Segment Open

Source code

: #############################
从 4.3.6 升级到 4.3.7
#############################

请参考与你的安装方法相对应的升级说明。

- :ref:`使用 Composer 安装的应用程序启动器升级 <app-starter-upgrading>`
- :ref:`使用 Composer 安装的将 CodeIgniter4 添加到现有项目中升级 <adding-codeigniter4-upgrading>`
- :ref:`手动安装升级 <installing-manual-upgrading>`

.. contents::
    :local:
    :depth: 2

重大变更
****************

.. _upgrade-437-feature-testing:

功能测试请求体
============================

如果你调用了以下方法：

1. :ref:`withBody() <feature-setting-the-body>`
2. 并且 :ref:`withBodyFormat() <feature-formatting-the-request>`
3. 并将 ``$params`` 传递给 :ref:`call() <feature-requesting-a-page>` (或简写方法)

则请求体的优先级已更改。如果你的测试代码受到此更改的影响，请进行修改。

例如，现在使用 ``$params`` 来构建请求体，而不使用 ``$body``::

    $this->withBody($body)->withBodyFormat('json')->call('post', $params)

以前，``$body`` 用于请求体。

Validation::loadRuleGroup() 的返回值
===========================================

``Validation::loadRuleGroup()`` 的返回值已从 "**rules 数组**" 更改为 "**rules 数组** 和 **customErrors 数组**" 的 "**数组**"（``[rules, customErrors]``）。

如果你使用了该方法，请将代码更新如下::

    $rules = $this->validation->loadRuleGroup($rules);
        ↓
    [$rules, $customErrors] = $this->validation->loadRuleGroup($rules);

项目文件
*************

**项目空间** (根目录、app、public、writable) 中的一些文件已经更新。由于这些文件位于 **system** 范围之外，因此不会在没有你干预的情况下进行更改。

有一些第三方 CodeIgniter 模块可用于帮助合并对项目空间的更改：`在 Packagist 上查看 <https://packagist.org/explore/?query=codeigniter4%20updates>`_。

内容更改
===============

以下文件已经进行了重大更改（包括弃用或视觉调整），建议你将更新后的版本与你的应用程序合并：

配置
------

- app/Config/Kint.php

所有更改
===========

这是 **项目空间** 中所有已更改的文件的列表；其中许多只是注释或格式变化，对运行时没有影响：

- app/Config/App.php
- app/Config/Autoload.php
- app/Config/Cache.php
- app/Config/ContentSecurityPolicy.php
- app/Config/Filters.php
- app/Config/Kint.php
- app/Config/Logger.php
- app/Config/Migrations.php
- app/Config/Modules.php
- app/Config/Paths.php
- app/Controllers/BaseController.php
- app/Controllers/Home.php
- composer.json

Segment Closed

AIM OF THE TASK | Please retype all of the records above exactly as they are.

RESPONSE TO THIS TASK |
Source code

: #############################
从 4.3.6 升级到 4.3.7
#############################

请参考与你的安装方法相对应的升级说明。

- :ref:`使用 Composer 安装的应用程序启动器升级 <app-starter-upgrading>`
- :ref:`使用 Composer 安装的将 CodeIgniter4 添加到现有项目中升级 <adding-codeigniter4-upgrading>`
- :ref:`手动安装升级 <installing-manual-upgrading>`

.. contents::
    :local:
    :depth: 2

重大变更
****************

.. _upgrade-437-feature-testing:

功能测试请求体
============================

如果你调用了以下方法：

1. :ref:`withBody() <feature-setting-the-body>`
2. 并且 :ref:`withBodyFormat() <feature-formatting-the-request>`
3. 并将 ``$params`` 传递给 :ref:`call() <feature-requesting-a-page>` (或简写方法)

则请求体的优先级已更改。如果你的测试代码受到此更改的影响，请进行修改。

例如，现在使用 ``$params`` 来构建请求体，而不使用 ``$body``::

    $this->withBody($body)->withBodyFormat('json')->call('post', $params)

以前，``$body`` 用于请求体。

Validation::loadRuleGroup() 的返回值
===========================================

``Validation::loadRuleGroup()`` 的返回值已从 "**rules 数组**" 更改为 "**rules 数组** 和 **customErrors 数组**" 的 "**数组**"（``[rules, customErrors]``）。

如果你使用了该方法，请将代码更新如下::

    $rules = $this->validation->loadRuleGroup($rules);
        ↓
    [$rules, $customErrors] = $this->validation->loadRuleGroup($rules);

项目文件
*************

**项目空间** (根目录、app、public、writable) 中的一些文件已经更新。由于这些文件位于 **system** 范围之外，因此不会在没有你干预的情况下进行更改。

有一些第三方 CodeIgniter 模块可用于帮助合并对项目空间的更改：`在 Packagist 上查看 <https://packagist.org/explore/?query=codeigniter4%20updates>`_。

内容更改
===============

以下文件已经进行了重大更改（包括弃用或视觉调整），建议你将更新后的版本与你的应用程序合并：

配置
------

- app/Config/Kint.php

所有更改
===========

这是 **项目空间** 中所有已更改的文件的列表；其中许多只是注释或格式变化，对运行时没有影响：

- app/Config/App.php
- app/Config/Autoload.php
- app/Config/Cache.php
- app/Config/ContentSecurityPolicy.php
- app/Config/Filters.php
- app/Config/Kint.php
- app/Config/Logger.php
- app/Config/Migrations.php
- app/Config/Modules.php
- app/Config/Paths.php
- app/Controllers/BaseController.php
- app/Controllers/Home.php
- composer.json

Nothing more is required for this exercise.